BROWNSVILLE – The investigation into the 1940 slaying of civil rights worker Elbert Williams in Haywood County, Tennessee is being reopened after 78 years.
Haywood County District Attorney Garry Brown said Wednesday that his office is launching an investigation into the death of the 32-year-old Williams.
Williams’s body was found in the Hatchie River about six miles south of Brownsville on June 23, 1940, three days after he was taken from his home by a group of men led by a police officer. Williams had been taken to the Brownsville City Jail to be interrogated about his work with the NAACP. When his wife went to the jail that night, Williams was not there, and was never again seen alive.
The Haywood County coroner held an inquest and found that the “cause of death, we believe, was by foul means by parties unknown.”

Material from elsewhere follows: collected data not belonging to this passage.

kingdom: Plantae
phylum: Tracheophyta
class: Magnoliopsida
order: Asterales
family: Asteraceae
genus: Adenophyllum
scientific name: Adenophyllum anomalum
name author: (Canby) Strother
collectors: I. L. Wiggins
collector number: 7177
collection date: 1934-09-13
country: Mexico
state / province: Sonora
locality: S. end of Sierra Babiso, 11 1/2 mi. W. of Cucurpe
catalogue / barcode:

The Department of Justice initially ordered the case presented to a federal grand jury, then reversed itself and closed it in 1942.
A U.S. attorney in Memphis declined to reopen the investigation on legal grounds in 2017.

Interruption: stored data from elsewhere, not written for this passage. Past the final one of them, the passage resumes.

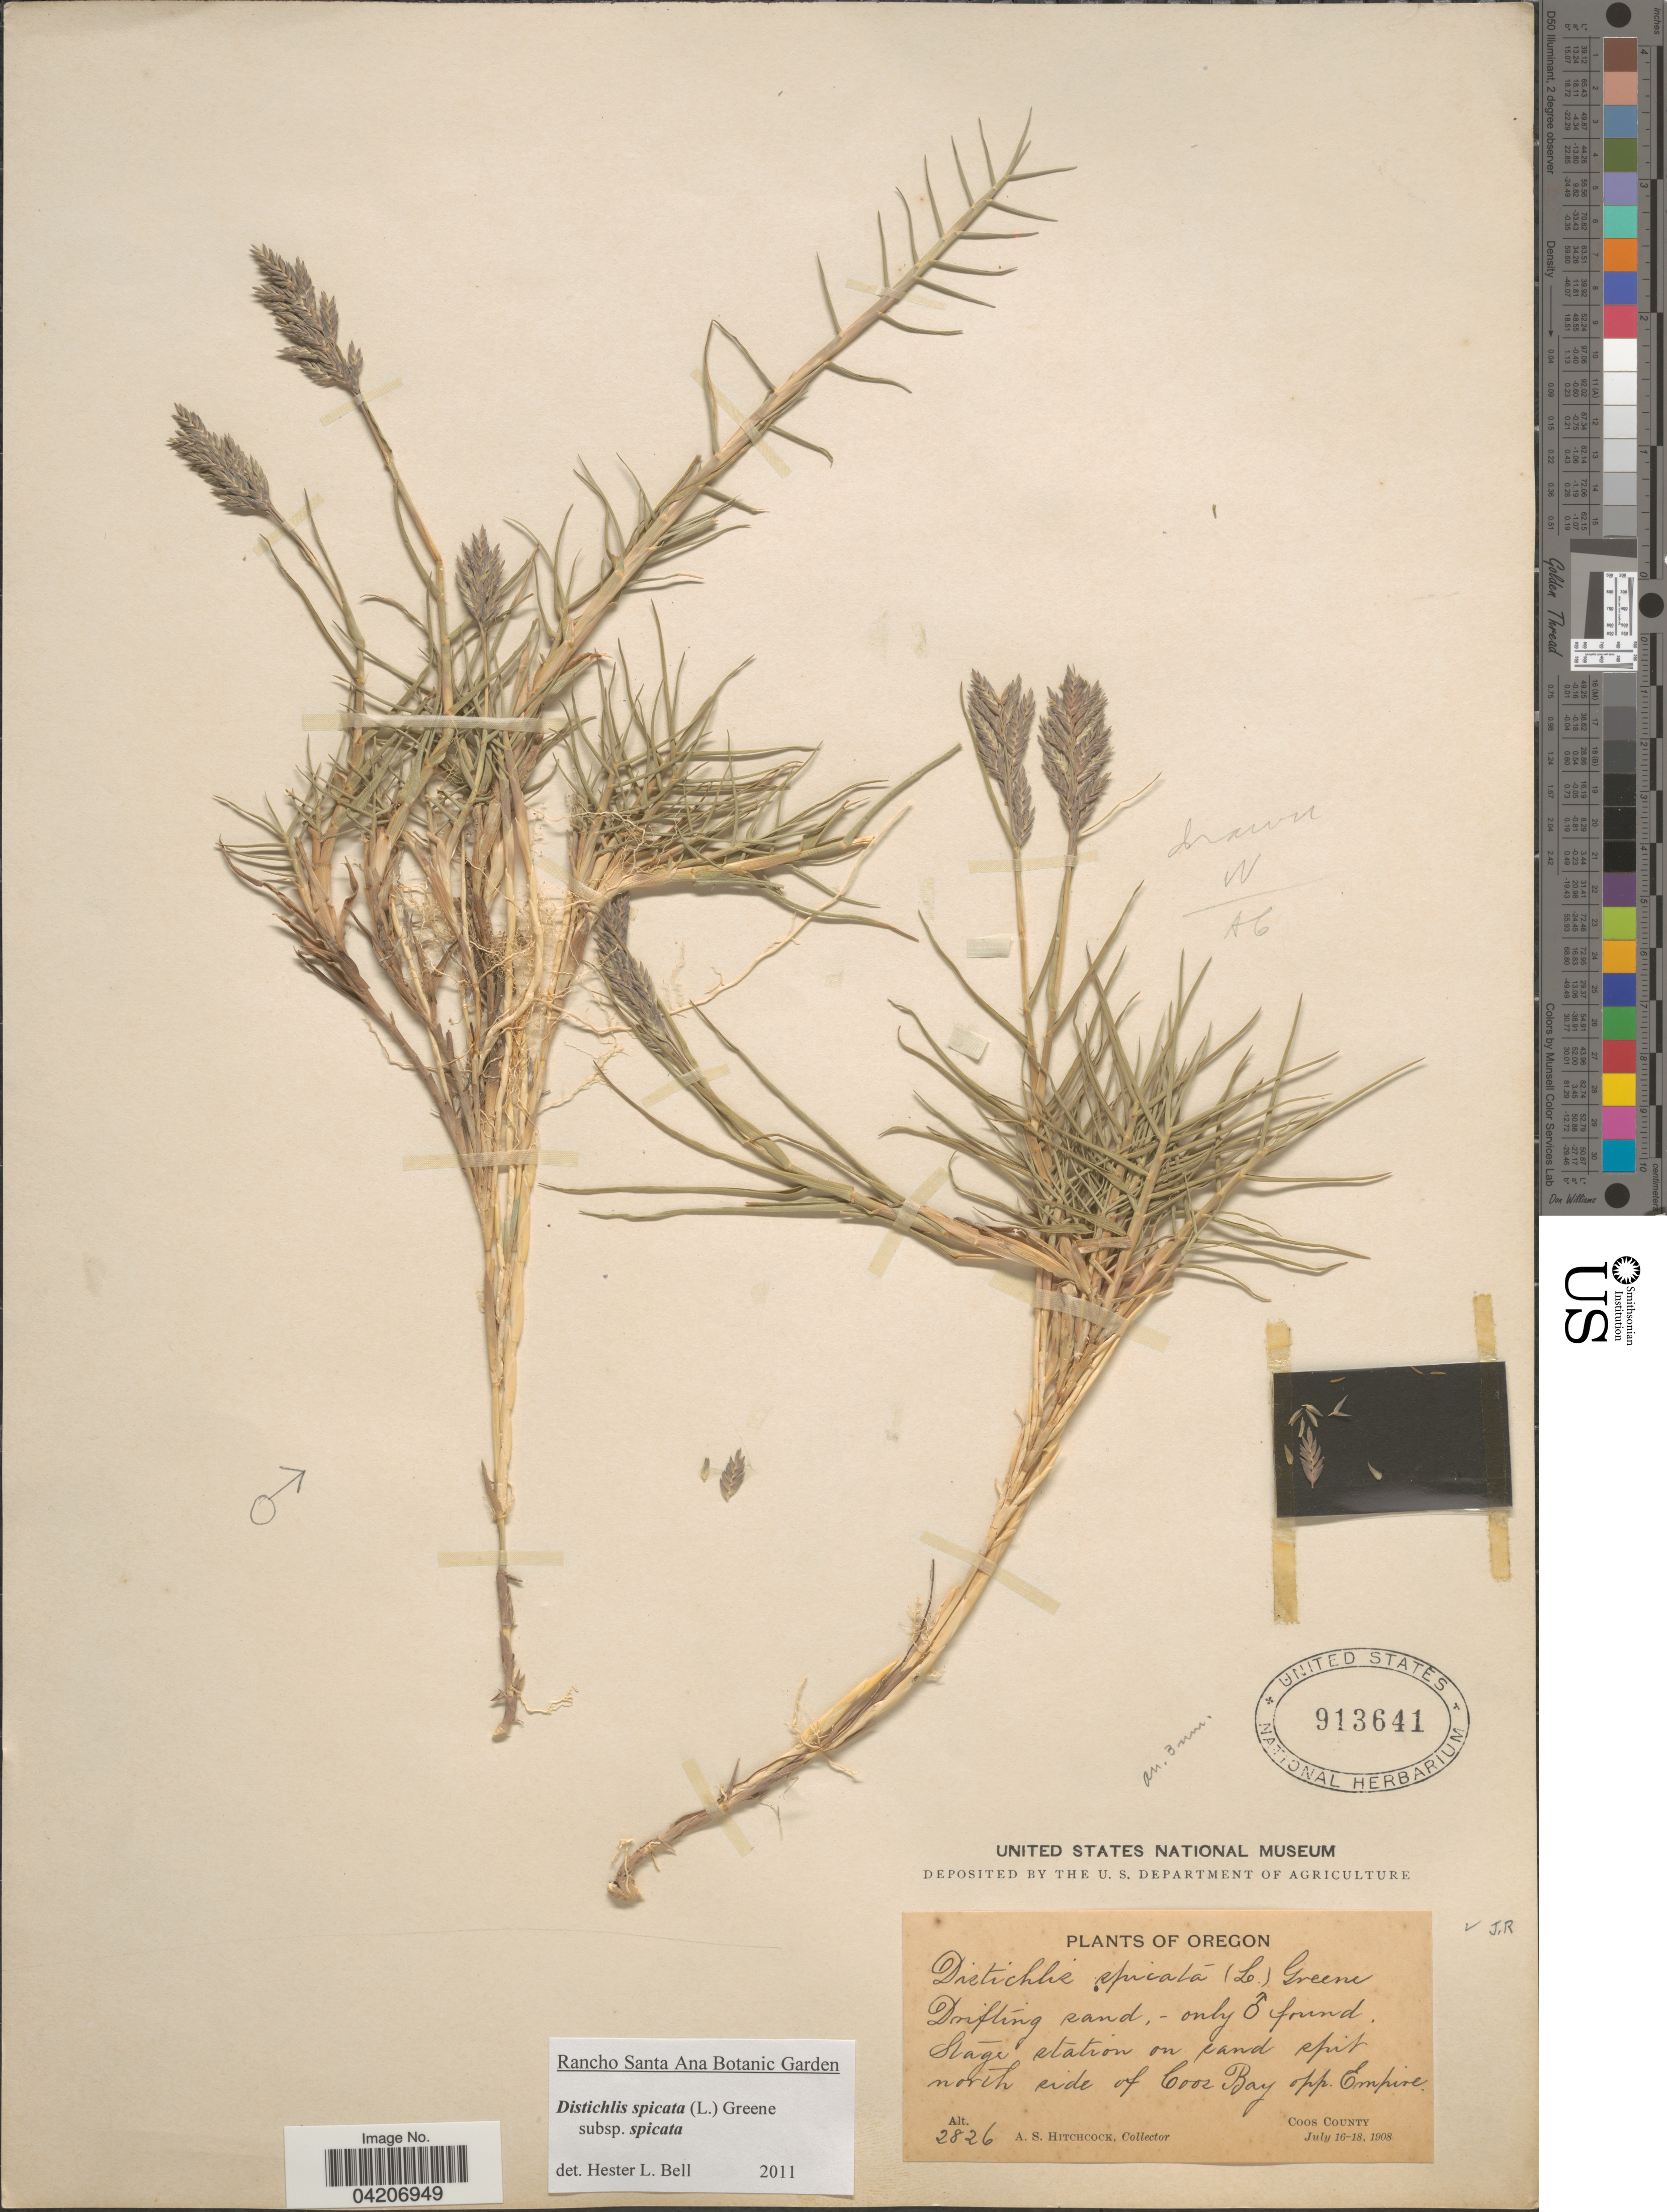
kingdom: Plantae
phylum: Tracheophyta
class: Liliopsida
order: Poales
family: Poaceae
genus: Distichlis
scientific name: Distichlis spicata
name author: (L.) Greene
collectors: A. S. Hitchcock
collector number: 2826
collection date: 1908-07-16/1908-07-18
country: United States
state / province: Oregon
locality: Stage station on sand spit north side of Coos Bay opp. Empire. Coos County.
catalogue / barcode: US 913641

Tennessee’s new Civil Rights Crimes Cold Case Law of 2018, signed by Governor Bill Haslam in May, mandates a statewide survey of cold civil rights crimes and directs referral of “viable” cases for prosecution. District Attorney Brown feels that this is such a case.
William’s body is believed to be buried in an unmarked grave in Taylor Cemetery in Haywood County. The University of Tennessee Forensic Anthropology Department has volunteered its services in locating his grave, exhuming his remains, and any evidence the grave contains. A postmortem examination will be conducted.
His remains will be re-interred with honor and dignity, and permanently marked in a manner befitting his station as a civil rights hero.
An NAACP official called Williams “the first martyr of the NAACP.”